• **Фрагмент документа**
........
Вторую половину дня я посвящал только животным, которых держал в большом курятнике за такой мелкой металлической сеткой, что сквозь нее не ускользнула бы даже ящерка. Здесь у меня были: два хомячка — один большой, другой маленький, множество пауков, черепаха и мышка. Мышь, пойманная в мельничной муке, жила сейчас в белой жестяной коробке из-под печенья, на которой по случайному совпадению были изображены мышата, грызущие печенье. Каждому из пауков я соорудил местечко в картонной коробке, что облегчало мои медитативные опыты. Всего у меня набралось около двадцати пауков, и я увлеченно наблюдал за их повадками.
Был в моем зоо и монстр — ящерица с двумя хвостами: один нормальной длины, другой зачаточный. Этот символ раздвоения был для меня тем более загадочным, что существовал у живого мягкого существа. Раздвоения давно интересовали меня. Каждая встреча с минеральной или вегетативной развилкой заставляла меня задумываться. Что означала эта проблема раздвоенной линии или предмета? На деле я не вполне понимал — они равно относятся к жизни и смерти, движению и удержанию; «оружие или защита, объятие или ласка, форма, одновременно поддержанная содержанием». Как знать? Как знать? В задумчивости я гладил пальцем место, где хвосты разделялись, а между ними оставалась пустота, которую могло наполнить только мое неуемное воображение. Я разглядывал свою руку и четыре раздвоения пальцев, которые мысленно продолжал в пространстве до бесконечности. Как знать? Может быть, это линька? Наступала ночь — и только она выводила меня из глубочайшей задумчивости.
........
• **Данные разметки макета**

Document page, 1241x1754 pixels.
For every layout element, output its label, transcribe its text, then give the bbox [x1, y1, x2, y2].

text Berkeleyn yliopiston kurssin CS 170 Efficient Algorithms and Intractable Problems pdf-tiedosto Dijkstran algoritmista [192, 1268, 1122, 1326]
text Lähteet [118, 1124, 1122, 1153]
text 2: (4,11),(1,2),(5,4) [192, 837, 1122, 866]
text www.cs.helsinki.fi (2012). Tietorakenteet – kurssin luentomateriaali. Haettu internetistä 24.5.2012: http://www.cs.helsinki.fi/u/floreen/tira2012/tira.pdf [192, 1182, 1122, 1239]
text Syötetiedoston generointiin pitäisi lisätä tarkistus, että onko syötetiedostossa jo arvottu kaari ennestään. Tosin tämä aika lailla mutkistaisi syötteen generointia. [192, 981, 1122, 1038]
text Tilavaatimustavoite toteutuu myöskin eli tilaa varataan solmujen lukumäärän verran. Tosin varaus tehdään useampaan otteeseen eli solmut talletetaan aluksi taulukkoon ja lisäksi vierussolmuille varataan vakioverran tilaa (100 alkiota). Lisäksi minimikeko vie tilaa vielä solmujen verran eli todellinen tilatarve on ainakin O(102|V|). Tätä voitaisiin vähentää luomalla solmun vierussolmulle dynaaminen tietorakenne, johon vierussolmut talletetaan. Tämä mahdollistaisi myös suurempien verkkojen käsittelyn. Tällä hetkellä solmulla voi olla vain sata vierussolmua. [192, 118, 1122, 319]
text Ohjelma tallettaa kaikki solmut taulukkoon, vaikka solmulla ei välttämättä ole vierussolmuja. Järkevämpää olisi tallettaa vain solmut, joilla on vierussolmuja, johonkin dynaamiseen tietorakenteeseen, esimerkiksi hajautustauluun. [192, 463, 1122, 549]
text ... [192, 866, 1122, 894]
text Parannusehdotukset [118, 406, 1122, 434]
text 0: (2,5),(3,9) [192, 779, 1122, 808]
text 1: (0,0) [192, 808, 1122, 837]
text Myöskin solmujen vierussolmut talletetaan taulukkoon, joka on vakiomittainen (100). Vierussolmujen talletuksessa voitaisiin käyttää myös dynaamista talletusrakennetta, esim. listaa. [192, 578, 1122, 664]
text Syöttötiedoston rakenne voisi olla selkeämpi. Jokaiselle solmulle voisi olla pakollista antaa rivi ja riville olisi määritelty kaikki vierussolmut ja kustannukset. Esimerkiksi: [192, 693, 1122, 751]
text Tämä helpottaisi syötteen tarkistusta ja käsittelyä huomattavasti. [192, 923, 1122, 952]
........
• **Задание**
Перепишите часть фрагмента о зверинце от слов «Вторую половину дня» до слов «за их повадками.» включительно, заменив «хомячка» на «кролика».

• **Разобранный ответ**
Вторую половину дня я посвящал только животным, которых держал в большом курятнике за такой мелкой металлической сеткой, что сквозь нее не ускользнула бы даже ящерка. Здесь у меня были: два кролика — один большой, другой маленький, множество пауков, черепаха и мышка. Мышь, пойманная в мельничной муке, жила сейчас в белой жестяной коробке из-под печенья, на которой по случайному совпадению были изображены мышата, грызущие печенье. Каждому из пауков я соорудил местечко в картонной коробке, что облегчало мои медитативные опыты. Всего у меня набралось около двадцати пауков, и я увлеченно наблюдал за их повадками.